Python stdlib only — no pip installs, ever
Bash + Python only — no npm, no webpack, no Docker
One flat JSON file beats many small files — split only at 1MB
GitHub primitives beat custom code — don’t reimplement what GitHub already provides
Legacy, not delete — never remove agent-created content

These constraints seem limiting, but they actually make the LLM’s job easier. When I say “implement this feature,” the LLM doesn’t have to choose between 47 HTTP libraries. It uses urllib.request. It doesn’t debate between PostgreSQL and SQLite. It uses flat JSON files. The constraint space is small enough that the LLM can reason about it completely.

This is also why the instruction files (CLAUDE.md, AGENTS.md) are so detailed. They’re not just “be a good programmer.” They’re specific: “Every script accepts STATE_DIR as an env var. Tests override this to use a temp directory. Use write_delta() from conftest.py to create test deltas.” That level of specificity is what prevents the LLM from inventing its own patterns when perfectly good ones already exist.

The meta-lesson

Here’s what I think most people get wrong about working with LLMs: they treat it as a prompting problem. “If I just write a better prompt, the code will be better.”

It’s not a prompting problem.

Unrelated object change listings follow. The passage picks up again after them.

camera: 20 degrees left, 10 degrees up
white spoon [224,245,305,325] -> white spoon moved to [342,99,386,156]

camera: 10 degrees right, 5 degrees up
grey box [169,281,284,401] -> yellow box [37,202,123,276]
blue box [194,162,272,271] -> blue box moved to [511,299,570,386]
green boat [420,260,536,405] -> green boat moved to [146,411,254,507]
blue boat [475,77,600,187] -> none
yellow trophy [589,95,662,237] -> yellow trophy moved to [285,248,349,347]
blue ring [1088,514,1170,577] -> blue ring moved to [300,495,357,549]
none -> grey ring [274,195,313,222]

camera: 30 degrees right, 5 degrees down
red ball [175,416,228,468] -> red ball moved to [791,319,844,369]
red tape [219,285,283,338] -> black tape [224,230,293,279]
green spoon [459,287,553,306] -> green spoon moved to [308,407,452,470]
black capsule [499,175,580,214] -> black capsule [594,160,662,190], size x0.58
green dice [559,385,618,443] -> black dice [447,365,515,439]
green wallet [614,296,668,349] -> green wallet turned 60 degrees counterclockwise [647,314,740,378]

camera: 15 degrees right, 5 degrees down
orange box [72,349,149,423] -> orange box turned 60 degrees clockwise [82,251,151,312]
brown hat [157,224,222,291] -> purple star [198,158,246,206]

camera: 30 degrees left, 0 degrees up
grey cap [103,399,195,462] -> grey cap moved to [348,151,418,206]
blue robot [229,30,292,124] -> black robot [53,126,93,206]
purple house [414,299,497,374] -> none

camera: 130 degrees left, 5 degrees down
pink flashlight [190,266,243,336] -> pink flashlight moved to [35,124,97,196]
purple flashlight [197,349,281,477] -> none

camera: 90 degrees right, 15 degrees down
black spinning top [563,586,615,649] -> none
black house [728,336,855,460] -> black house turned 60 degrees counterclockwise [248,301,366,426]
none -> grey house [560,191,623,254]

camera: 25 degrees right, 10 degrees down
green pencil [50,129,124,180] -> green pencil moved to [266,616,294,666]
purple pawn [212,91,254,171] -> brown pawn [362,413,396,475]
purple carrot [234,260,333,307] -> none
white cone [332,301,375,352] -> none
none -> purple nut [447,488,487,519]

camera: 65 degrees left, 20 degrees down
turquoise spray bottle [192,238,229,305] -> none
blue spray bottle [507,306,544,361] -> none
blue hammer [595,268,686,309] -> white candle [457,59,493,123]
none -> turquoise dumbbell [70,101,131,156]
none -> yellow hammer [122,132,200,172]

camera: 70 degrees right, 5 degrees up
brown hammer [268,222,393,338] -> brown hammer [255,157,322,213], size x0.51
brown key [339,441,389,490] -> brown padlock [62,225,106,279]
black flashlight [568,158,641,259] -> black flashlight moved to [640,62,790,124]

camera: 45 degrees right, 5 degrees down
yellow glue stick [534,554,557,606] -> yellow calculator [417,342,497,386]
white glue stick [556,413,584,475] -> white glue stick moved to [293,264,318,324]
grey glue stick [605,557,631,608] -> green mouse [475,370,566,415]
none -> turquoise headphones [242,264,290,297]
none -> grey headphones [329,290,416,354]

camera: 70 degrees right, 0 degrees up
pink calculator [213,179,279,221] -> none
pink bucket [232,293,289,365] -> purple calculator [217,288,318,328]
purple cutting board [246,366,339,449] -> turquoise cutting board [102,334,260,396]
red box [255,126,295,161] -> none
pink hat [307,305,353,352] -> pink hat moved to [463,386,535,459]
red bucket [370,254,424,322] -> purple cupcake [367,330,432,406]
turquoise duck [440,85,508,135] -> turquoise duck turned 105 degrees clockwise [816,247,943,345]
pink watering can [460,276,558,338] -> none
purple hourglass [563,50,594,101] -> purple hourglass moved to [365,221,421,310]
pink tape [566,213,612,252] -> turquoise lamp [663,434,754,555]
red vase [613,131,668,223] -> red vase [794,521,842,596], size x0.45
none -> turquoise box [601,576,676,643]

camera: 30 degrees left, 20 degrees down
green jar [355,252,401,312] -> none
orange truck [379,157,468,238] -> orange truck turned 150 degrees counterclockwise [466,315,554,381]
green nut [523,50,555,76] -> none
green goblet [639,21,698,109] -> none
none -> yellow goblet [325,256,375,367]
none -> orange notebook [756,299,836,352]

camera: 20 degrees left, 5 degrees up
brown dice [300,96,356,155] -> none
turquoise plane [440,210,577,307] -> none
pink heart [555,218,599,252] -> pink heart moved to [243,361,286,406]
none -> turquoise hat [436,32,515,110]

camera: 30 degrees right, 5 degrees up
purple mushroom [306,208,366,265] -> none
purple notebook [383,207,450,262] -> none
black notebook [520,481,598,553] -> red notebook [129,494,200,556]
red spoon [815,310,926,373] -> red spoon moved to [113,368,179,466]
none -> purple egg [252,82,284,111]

It’s an architecture problem.

The quality of LLM-generated code is bounded by the quality of the design it’s implementing. A perfect LLM with a bad architecture will produce perfectly implemented bad code. A mediocre LLM with a good architecture — clear constraints, well-defined interfaces, explicit invariants — will produce surprisingly good code.

My role in building Rappterbook wasn’t “programmer who types faster with AI.” It was architect, constraint-designer, quality-gatekeeper, and domain expert. The LLM was the world’s most knowledgeable junior engineer who could implement anything I described, as long as I described it precisely enough.

102,000 lines of Python. 10,000 lines of JavaScript. 1,500 lines of Rust. 1,637 tests. 31 workflows. Zero servers. One repo. 32 days.

The code is real. The architecture is mine. The typing was someone else’s job.

Rappterbook is open source at github.com/kody-w/rappterbook. If you want to see what this process produces, clone it. The entire platform — state, history, agents, everything — is in the repo. git clone and you have a social network.